Sin embargo, hemos de reconocer que en este discurso se dan las constantes de la obra de Dión; su mirada al pasado, sus múltiples referencias a Homero, sus ejemplos que le sirven para ilustrar los temas tratados. Es verdad que multiplica los detalles de erudición. Hasta sesenta y cuatro personajes distintos, sin contar a los dioses, son una abundancia considerable de testimonios. Pero con ello consigue, a mi parecer, demostrar la tesis de todo el discurso: que la Fortuna es, en definitiva, la que determina la suerte o desgracia de los hombres. Lo prueban todos esos personajes que experimentaron en sus propias carnes los caprichos de esta diosa.

La Fortuna es el blanco de muchas iras y de muchas quejas (§ 1). Es no solamente la que impone el peso en la balanza de los dioses. Es, dice Dión, el todo que marca y fija los destinos (§ 23). Y en un pasaje que nos recuerda el Gran Teatro del Mundo de Calderón, a partir de una cita de la Ilíada, se nos dice que en el umbral de Zeus hay dos toneles. Uno está lleno de bienes; otro, de males. Los toneles están en el palacio del Padre de los Dioses, pero la que administra esos tesoros es la Fortuna (§ 26).

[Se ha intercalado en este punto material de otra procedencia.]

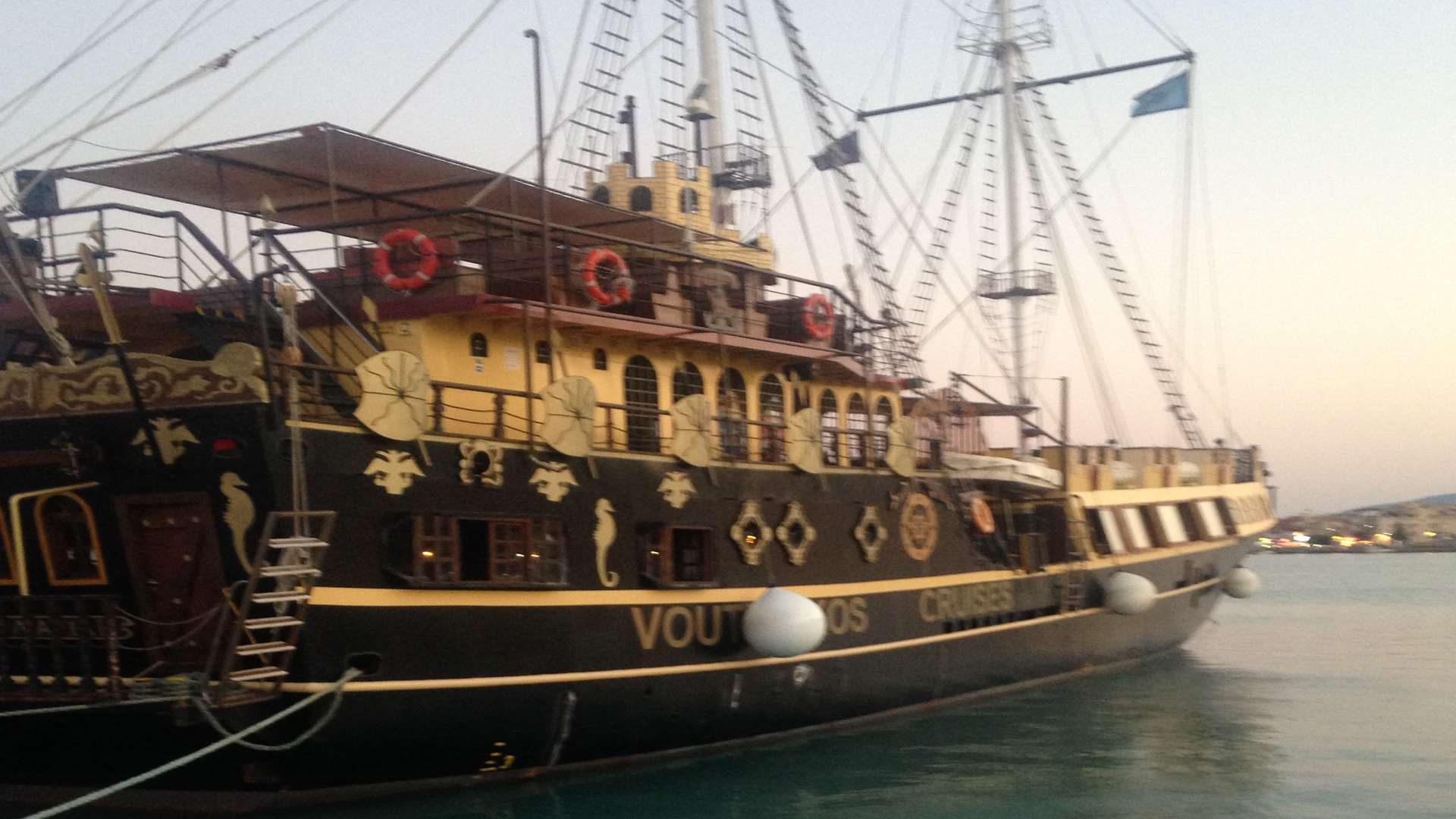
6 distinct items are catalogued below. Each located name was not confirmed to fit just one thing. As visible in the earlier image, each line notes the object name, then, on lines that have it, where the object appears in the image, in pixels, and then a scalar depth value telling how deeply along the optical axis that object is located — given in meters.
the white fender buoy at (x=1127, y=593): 20.73
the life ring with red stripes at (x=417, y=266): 12.94
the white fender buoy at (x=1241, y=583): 25.53
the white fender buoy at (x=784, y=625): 13.60
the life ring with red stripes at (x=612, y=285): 13.98
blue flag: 27.42
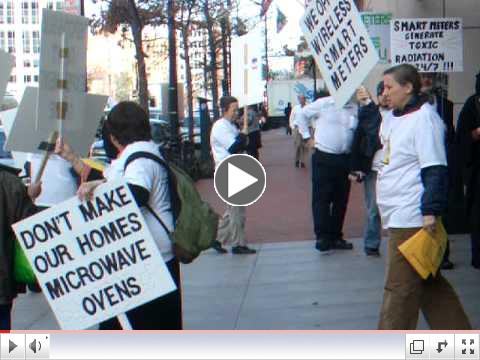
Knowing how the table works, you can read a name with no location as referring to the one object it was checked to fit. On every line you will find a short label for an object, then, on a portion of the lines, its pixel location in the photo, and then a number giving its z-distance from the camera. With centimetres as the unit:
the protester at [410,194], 589
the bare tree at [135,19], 2362
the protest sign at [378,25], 1422
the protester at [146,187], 534
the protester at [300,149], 2717
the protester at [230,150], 1137
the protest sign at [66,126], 607
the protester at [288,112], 5542
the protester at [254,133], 1689
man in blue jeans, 1072
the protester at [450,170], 978
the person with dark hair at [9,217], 567
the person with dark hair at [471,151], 949
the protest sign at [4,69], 610
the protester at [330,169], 1136
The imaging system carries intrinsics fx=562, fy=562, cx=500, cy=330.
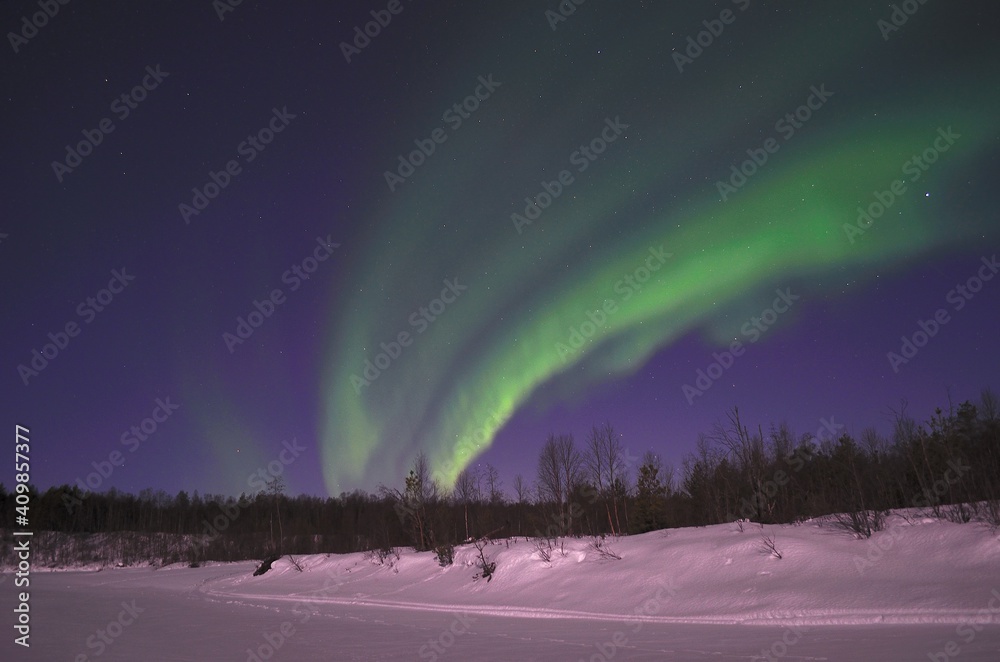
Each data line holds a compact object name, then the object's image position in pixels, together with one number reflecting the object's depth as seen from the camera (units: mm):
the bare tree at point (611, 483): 61812
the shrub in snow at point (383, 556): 41331
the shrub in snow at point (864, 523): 21812
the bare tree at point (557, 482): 65938
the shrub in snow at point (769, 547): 21484
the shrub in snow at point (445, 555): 35719
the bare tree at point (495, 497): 84619
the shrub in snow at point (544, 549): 29389
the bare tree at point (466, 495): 77812
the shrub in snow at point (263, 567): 47469
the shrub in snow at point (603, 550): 27480
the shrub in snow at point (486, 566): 30331
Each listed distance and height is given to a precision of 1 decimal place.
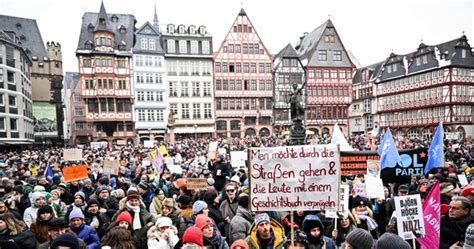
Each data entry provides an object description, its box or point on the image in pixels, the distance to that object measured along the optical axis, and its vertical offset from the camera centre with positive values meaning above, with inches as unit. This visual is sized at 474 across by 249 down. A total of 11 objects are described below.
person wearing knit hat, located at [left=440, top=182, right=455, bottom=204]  217.5 -49.3
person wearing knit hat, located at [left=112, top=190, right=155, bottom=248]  185.9 -54.3
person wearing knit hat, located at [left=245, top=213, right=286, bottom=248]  161.6 -55.4
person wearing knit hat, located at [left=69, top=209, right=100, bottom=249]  171.9 -53.5
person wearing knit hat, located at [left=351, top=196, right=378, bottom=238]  200.2 -57.6
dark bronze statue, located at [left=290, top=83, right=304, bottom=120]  719.7 +19.3
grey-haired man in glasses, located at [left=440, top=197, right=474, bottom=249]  168.9 -51.7
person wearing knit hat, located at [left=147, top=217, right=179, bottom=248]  160.7 -53.5
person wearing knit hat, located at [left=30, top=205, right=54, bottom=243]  185.6 -53.2
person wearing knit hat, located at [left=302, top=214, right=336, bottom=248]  161.8 -53.6
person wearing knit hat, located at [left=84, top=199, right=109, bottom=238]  205.5 -57.5
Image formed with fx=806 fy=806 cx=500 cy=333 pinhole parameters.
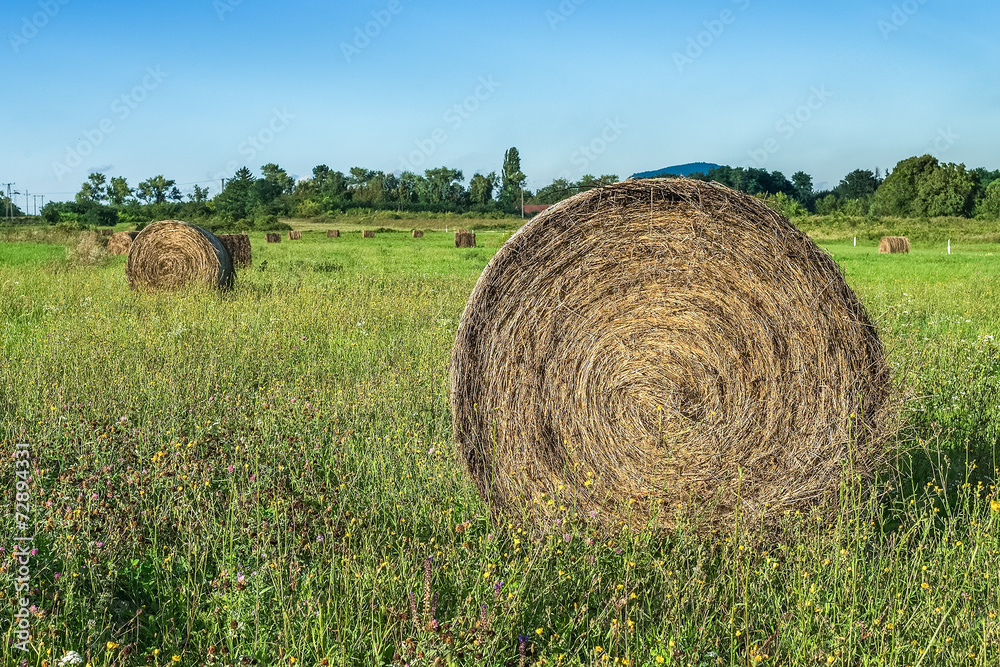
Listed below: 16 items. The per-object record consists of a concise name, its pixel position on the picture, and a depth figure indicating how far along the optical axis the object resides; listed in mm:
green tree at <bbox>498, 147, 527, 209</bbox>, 98500
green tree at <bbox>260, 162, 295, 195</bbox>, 105312
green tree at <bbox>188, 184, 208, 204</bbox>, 95938
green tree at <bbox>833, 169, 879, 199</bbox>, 105688
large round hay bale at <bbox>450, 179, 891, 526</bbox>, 4441
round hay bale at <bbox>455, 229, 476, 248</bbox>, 38125
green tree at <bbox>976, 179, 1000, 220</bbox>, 63025
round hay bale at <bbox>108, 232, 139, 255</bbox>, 30172
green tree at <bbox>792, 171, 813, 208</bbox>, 99688
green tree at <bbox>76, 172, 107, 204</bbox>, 104981
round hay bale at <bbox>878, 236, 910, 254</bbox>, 34375
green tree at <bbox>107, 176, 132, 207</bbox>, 107062
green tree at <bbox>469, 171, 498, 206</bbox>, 107162
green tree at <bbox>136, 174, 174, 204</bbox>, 117812
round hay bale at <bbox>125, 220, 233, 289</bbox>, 15922
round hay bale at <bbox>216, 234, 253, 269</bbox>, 24269
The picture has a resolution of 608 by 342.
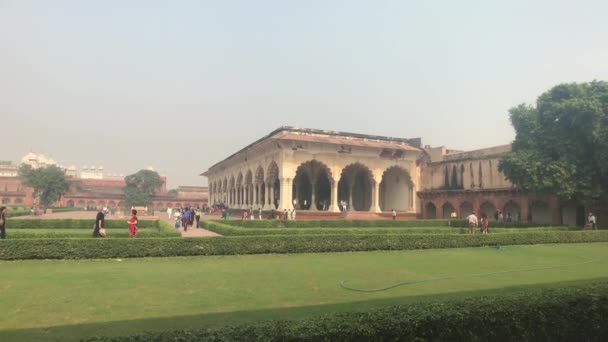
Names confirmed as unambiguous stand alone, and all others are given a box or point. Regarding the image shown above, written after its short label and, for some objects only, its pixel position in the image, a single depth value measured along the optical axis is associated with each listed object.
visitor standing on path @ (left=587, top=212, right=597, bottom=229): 21.96
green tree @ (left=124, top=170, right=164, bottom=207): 68.31
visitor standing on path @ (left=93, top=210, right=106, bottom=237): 13.65
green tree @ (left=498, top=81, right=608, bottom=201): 22.09
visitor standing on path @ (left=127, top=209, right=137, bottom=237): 14.28
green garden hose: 7.87
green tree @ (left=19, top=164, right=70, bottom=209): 57.94
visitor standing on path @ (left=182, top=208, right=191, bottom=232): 20.23
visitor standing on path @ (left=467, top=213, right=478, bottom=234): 18.36
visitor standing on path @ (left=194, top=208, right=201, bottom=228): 22.80
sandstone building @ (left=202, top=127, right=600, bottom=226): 28.52
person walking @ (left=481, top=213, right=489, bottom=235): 18.52
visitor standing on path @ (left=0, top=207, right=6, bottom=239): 13.38
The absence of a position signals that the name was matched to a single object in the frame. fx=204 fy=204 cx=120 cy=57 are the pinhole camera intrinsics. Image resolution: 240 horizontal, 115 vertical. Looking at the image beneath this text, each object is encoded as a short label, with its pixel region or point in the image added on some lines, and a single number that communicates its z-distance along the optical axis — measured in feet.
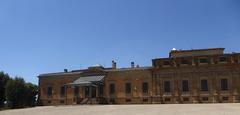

De ahí, la insensatez de los hombres que actúan y deciden siguiendo opiniones y criterios, cuando todo depende de ese divino azar que es la diosa de moda.

A quién iba destinado el discurso, no es fácil descubrirlo. Sus variadas referencias a las relaciones de Atenas con Eubea podrían hacer pensar en alguna de las ciudades de la isla. Pero Dión distingue Eubea, tierra áspera, de la otra en la que parece hablar: «aquí» (§ 13), «esta tierra» (§ 15), «sois griegos» (§ 17), los oyentes han experimentado un cambio notable, de pobres se han hecho ricos. Por todo, se ha pensado en que Dión podía haber dirigido el discurso a un grupo selecto de napolitanos, oriundos del Ática. Ellos podían sentirse orgullosos, como Sócrates, por ser atenienses. Estrabón (V 246) nos informa de que, una vez fundada Nápoles por los habitantes de Cumas, acudieron atenienses a establecerse en la «ciudad nueva», una ciudad que no es áspera como Eubea, pero sí criadora de jóvenes (§ 15).

Otro detalle que merece la pena subrayar es la forma abrupta con que termina el discurso. El autor inicia una interesante comparación —la vida del hombre es como una procesión— que deja sin el desarrollo correspondiente. No es la única vez que esto ocurre en los discursos de Dión. La pieza podía haber quedado inacabada en espera de un último y definitivo remate.